If you thought the Marquess de Sade was just an aristocrat with too much free time and a questionable taste for dungeons, you haven’t understood what the 21st century is really about. Sade didn’t write for his time; he wrote the script for ours. While the modern world fills its mouth with words like “liberation” and “autonomy,” he already knew that pleasure is not a right—it is a discipline of iron. Contemporary sexual culture has adopted his philosophy of saturation: the idea that if something isn’t taken to the extreme, it doesn’t count. Desire doesn’t ask for permission. It simply invoices.
We observe a transition where pleasure has stopped being an encounter and has become a performance metric. We register this trend in how we consume experiences as if they were items on a grocery list. Sade proposed that the only way to be free was by exhausting every possibility of the flesh, and we have built a digital infrastructure to try and do just that before Monday morning. We notice the tremor that runs through the marrow upon realizing that absolute freedom looks suspiciously like a full-time job. Who fears depth when the surface is so demanding?
The Bureaucracy of the Orgasm: Pleasure as an Obligation
It is almost touching to observe how younger generations believe they invented polyamory or niche fetishes, when Sade had already cataloged them with the coldness of a 17th-century notary. We notice that metallic aroma of awakened curiosity every time an app promises a “transformative experience.” It isn’t freedom; it’s impulse management. Sade understood that the libertine is, above all, an organizer; today, we are the organizers of our own excess. Contemporary culture has turned pleasure into a social obligation: if you aren’t exploring your limits, it seems you aren’t living.
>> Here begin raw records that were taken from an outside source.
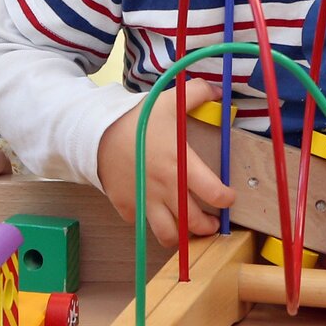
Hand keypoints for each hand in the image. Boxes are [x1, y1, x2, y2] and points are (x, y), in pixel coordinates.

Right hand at [96, 83, 234, 244]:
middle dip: (209, 226)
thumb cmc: (136, 120)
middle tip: (213, 222)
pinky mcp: (127, 207)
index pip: (214, 193)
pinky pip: (143, 226)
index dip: (227, 199)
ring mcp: (145, 202)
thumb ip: (197, 93)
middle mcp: (165, 189)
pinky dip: (152, 224)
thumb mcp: (169, 101)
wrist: (96, 133)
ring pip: (169, 235)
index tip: (229, 196)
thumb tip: (219, 89)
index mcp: (180, 165)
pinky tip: (158, 214)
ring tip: (189, 228)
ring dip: (183, 236)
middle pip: (194, 223)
Who cares about spontaneity when the result must be Instagrammable? We register a mutation where the sexual act has become a philosophical essay on power. The Sadian technique consists of stripping pleasure of its romantic halo to reveal the clockwork mechanism beneath. It is a mechanic of icy precision: we no longer seek the other; we seek the other’s reaction to our own will. We notice the tremor in the contact with truth: modern pleasure is an exercise in individual sovereignty where the partner is often just the necessary scenery.
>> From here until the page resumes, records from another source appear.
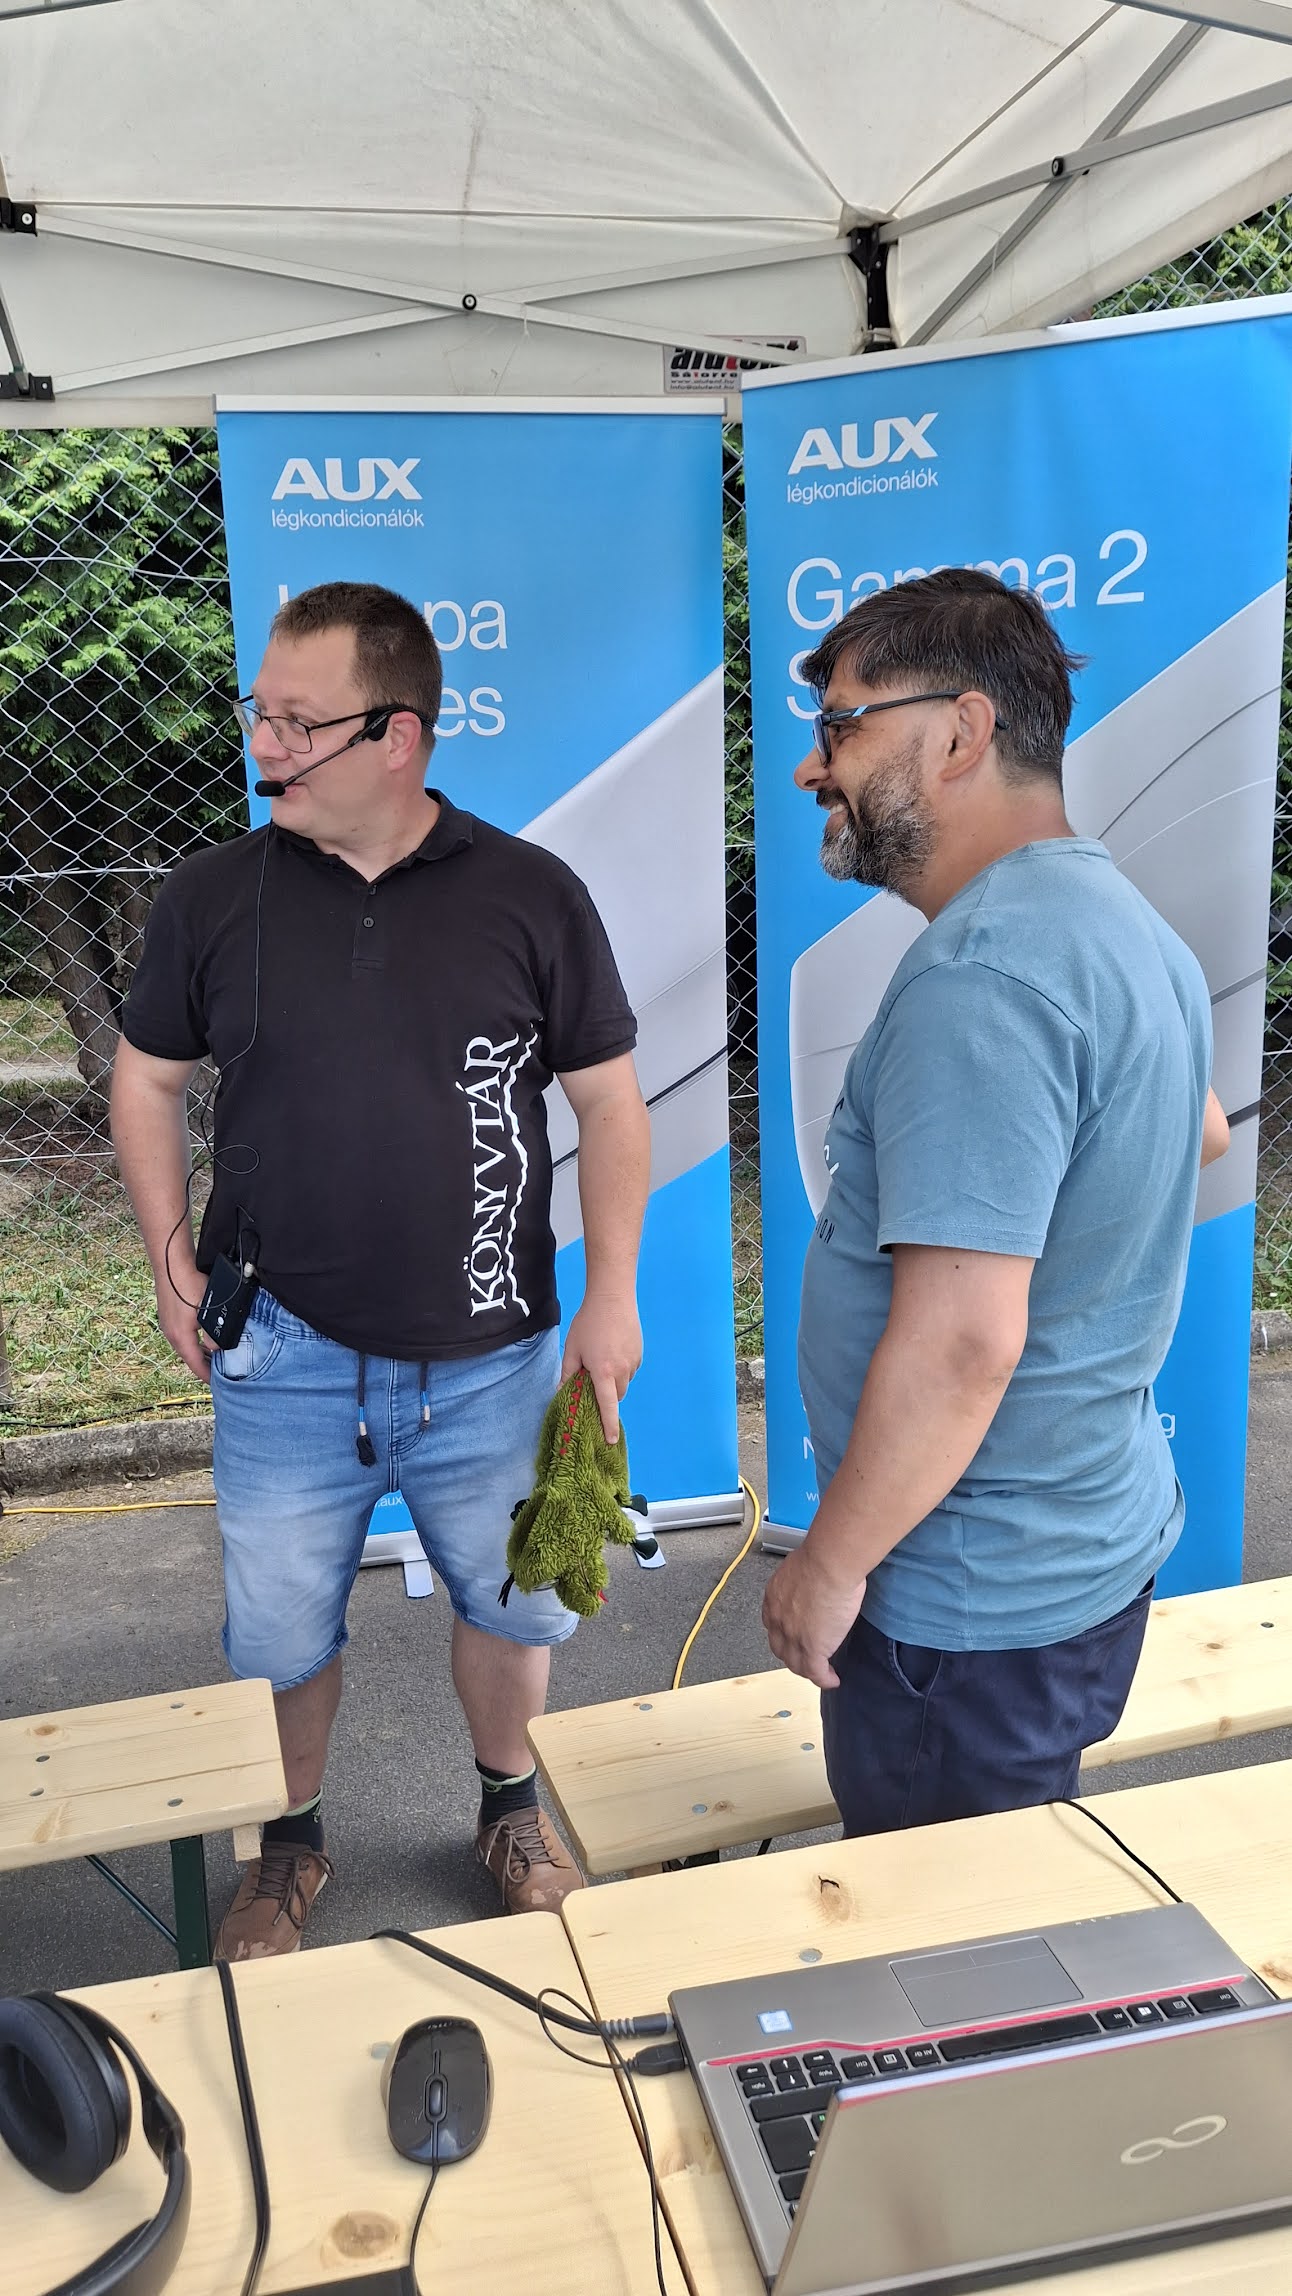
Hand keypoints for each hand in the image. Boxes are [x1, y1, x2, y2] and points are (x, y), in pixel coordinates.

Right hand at [154, 1265, 212, 1383]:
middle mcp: (171, 1334)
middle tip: (220, 1372)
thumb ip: (213, 1333)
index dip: (207, 1376)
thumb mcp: (208, 1310)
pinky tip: (202, 1337)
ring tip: (214, 1357)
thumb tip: (218, 1350)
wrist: (171, 1263)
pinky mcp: (168, 1315)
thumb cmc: (190, 1284)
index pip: (195, 1365)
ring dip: (198, 1353)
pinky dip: (193, 1342)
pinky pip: (181, 1336)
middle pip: (189, 1357)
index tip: (218, 1385)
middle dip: (204, 1366)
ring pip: (185, 1346)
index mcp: (181, 1337)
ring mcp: (167, 1324)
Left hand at [561, 1292, 641, 1441]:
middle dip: (605, 1395)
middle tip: (591, 1381)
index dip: (608, 1425)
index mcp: (603, 1372)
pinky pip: (629, 1370)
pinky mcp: (639, 1354)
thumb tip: (562, 1393)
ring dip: (613, 1381)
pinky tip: (611, 1351)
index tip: (611, 1441)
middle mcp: (622, 1370)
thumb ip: (568, 1374)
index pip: (607, 1406)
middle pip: (616, 1396)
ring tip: (600, 1359)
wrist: (613, 1298)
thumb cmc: (588, 1323)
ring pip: (623, 1383)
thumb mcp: (572, 1349)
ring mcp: (633, 1362)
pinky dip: (620, 1369)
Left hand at [762, 1543, 864, 1689]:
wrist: (829, 1563)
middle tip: (806, 1655)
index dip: (784, 1633)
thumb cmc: (822, 1555)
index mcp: (774, 1598)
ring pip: (796, 1664)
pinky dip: (824, 1679)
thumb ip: (803, 1578)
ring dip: (807, 1669)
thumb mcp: (803, 1565)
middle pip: (780, 1647)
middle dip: (791, 1654)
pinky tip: (832, 1680)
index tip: (795, 1635)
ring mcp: (793, 1637)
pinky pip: (816, 1673)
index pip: (774, 1624)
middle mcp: (778, 1620)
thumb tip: (815, 1576)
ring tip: (819, 1671)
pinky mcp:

The Sovereignty of Excess: The Retina is Saturated
There is no turning back when transgression becomes the new middle-class standard. We note that visual maturity consists of accepting that today’s sexual culture is a footnote in the work of Sade. Unfettered vision burns, but it hurts less than the censorship that educated us in fear. The Marquess argued that nature is indifferent to our moral codes; digital culture has proven him right, removing filters and letting desire manifest in all its algorithmic rawness. Taboo only exists where we do not dare to look at the browsing history.
Critics celebrate that rawness today. They analyze how the body becomes a landscape. A territory of resistance. And yes, it’s dangerous. And yes, it fascinates us. We notice how “sexual wellness” discourses are just the sugar-coated version of Sadian philosophy: the search for a happiness born from the domination of one’s own instincts. We have turned the bedroom into a laboratory of applied sociology, where every movement is a statement of principles. We do not need intermediaries to understand our own gaze; we just need the phone battery to last until the end of the act.
The Archive of Consumed Flesh
We explore a map where the philosophy of pleasure is no longer discussed in salons but executed in the darkness of a room lit by the glow of a screen. Sade taught us that the only sin is moderation. Unfettered vision is the only mirror that doesn’t lie about our need to be, at least for a moment, the masters of our own destruction. In the end, we are subjects seeking validation in contemporary culture for that sacred selfishness that Sade defended to the grave.
We wait for the next turn in sexual fashion with the same mixture of exhaustion and expectation. The system holds the tension, the mind processes the paradox of a pleasure that feels like a sentence, and the screen continues to project the shadows of a man who knew, before anyone else, that the future would be a succession of bodies looking for a truth that does not exist. The show goes on, and we keep paying the subscription.